GIVEN RECORDS section start
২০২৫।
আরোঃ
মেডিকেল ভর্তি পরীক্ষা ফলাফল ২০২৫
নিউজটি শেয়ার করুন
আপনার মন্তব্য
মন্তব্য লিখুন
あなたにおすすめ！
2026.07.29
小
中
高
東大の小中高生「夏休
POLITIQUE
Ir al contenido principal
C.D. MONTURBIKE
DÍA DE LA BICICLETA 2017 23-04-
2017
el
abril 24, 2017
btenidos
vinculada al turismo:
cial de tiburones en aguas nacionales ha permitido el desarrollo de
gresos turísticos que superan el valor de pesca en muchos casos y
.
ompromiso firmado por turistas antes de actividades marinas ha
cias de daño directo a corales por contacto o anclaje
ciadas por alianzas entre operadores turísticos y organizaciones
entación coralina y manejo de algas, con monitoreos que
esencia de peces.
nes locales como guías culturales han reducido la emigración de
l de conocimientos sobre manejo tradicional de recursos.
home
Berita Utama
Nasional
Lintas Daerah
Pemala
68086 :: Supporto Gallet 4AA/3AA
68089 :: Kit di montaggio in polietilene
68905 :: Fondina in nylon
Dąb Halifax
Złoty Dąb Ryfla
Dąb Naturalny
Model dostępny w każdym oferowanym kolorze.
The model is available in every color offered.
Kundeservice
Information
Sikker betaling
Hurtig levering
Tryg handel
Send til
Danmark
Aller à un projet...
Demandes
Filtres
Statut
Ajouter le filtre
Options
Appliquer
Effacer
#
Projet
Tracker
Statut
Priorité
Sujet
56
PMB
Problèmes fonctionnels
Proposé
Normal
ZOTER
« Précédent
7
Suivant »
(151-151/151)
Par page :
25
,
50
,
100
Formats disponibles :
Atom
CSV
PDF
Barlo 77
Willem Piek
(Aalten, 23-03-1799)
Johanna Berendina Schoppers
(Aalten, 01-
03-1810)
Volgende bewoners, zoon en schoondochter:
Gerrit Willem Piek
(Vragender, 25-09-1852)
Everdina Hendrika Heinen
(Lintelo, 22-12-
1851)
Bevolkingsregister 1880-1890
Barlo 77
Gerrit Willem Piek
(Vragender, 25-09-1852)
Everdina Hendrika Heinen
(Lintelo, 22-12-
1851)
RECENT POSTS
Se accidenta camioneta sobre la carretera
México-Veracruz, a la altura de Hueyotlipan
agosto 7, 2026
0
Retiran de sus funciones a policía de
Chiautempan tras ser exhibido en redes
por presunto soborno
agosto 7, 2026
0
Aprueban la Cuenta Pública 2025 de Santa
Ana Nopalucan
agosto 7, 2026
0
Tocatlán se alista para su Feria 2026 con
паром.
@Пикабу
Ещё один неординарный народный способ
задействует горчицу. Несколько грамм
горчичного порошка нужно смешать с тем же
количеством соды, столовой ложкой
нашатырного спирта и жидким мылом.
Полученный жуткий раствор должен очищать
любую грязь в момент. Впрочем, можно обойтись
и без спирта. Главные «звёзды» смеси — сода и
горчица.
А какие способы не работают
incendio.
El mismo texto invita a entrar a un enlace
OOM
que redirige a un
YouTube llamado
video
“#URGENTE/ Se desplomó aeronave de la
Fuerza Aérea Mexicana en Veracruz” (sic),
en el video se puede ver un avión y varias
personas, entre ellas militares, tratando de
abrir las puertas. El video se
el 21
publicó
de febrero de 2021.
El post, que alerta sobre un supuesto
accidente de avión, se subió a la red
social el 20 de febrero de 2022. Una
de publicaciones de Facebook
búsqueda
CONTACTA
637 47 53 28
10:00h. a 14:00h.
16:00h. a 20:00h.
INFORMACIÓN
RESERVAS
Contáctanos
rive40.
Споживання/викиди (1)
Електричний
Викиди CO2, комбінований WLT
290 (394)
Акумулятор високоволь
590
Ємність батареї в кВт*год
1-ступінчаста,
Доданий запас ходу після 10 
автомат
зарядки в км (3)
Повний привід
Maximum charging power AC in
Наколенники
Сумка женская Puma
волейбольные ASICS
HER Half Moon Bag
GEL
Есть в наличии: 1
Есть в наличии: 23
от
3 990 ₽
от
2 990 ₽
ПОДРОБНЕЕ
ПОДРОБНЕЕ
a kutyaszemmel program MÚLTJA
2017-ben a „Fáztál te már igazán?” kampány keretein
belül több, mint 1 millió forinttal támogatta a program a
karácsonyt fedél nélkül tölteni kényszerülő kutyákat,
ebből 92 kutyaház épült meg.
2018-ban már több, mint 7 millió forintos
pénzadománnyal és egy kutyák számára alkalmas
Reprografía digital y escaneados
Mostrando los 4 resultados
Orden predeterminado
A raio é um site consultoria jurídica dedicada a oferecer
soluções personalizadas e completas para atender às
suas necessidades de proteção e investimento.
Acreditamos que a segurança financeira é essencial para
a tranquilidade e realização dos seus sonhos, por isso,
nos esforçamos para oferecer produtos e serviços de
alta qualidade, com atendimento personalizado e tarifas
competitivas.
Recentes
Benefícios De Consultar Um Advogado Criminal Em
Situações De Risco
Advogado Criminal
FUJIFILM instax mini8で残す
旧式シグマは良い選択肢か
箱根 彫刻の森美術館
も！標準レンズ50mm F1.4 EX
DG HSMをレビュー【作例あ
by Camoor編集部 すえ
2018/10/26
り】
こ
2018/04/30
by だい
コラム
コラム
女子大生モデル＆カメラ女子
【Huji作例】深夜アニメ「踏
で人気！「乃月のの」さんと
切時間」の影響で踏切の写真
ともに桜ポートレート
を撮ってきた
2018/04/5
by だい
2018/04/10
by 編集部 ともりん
GIVEN RECORDS section end
# [EXERCISE REQUIREMENTS]
Reproduce exactly the stretch of the material above that starts at the line with "Bevolkingsregister 1880-1890" and ends at the line with "10:00h. a 14:00h.", both included, and nothing else.

# [RESULT]
Bevolkingsregister 1880-1890
Barlo 77
Gerrit Willem Piek
(Vragender, 25-09-1852)
Everdina Hendrika Heinen
(Lintelo, 22-12-
1851)
RECENT POSTS
Se accidenta camioneta sobre la carretera
México-Veracruz, a la altura de Hueyotlipan
agosto 7, 2026
0
Retiran de sus funciones a policía de
Chiautempan tras ser exhibido en redes
por presunto soborno
agosto 7, 2026
0
Aprueban la Cuenta Pública 2025 de Santa
Ana Nopalucan
agosto 7, 2026
0
Tocatlán se alista para su Feria 2026 con
паром.
@Пикабу
Ещё один неординарный народный способ
задействует горчицу. Несколько грамм
горчичного порошка нужно смешать с тем же
количеством соды, столовой ложкой
нашатырного спирта и жидким мылом.
Полученный жуткий раствор должен очищать
любую грязь в момент. Впрочем, можно обойтись
и без спирта. Главные «звёзды» смеси — сода и
горчица.
А какие способы не работают
incendio.
El mismo texto invita a entrar a un enlace
OOM
que redirige a un
YouTube llamado
video
“#URGENTE/ Se desplomó aeronave de la
Fuerza Aérea Mexicana en Veracruz” (sic),
en el video se puede ver un avión y varias
personas, entre ellas militares, tratando de
abrir las puertas. El video se
el 21
publicó
de febrero de 2021.
El post, que alerta sobre un supuesto
accidente de avión, se subió a la red
social el 20 de febrero de 2022. Una
de publicaciones de Facebook
búsqueda
CONTACTA
637 47 53 28
10:00h. a 14:00h.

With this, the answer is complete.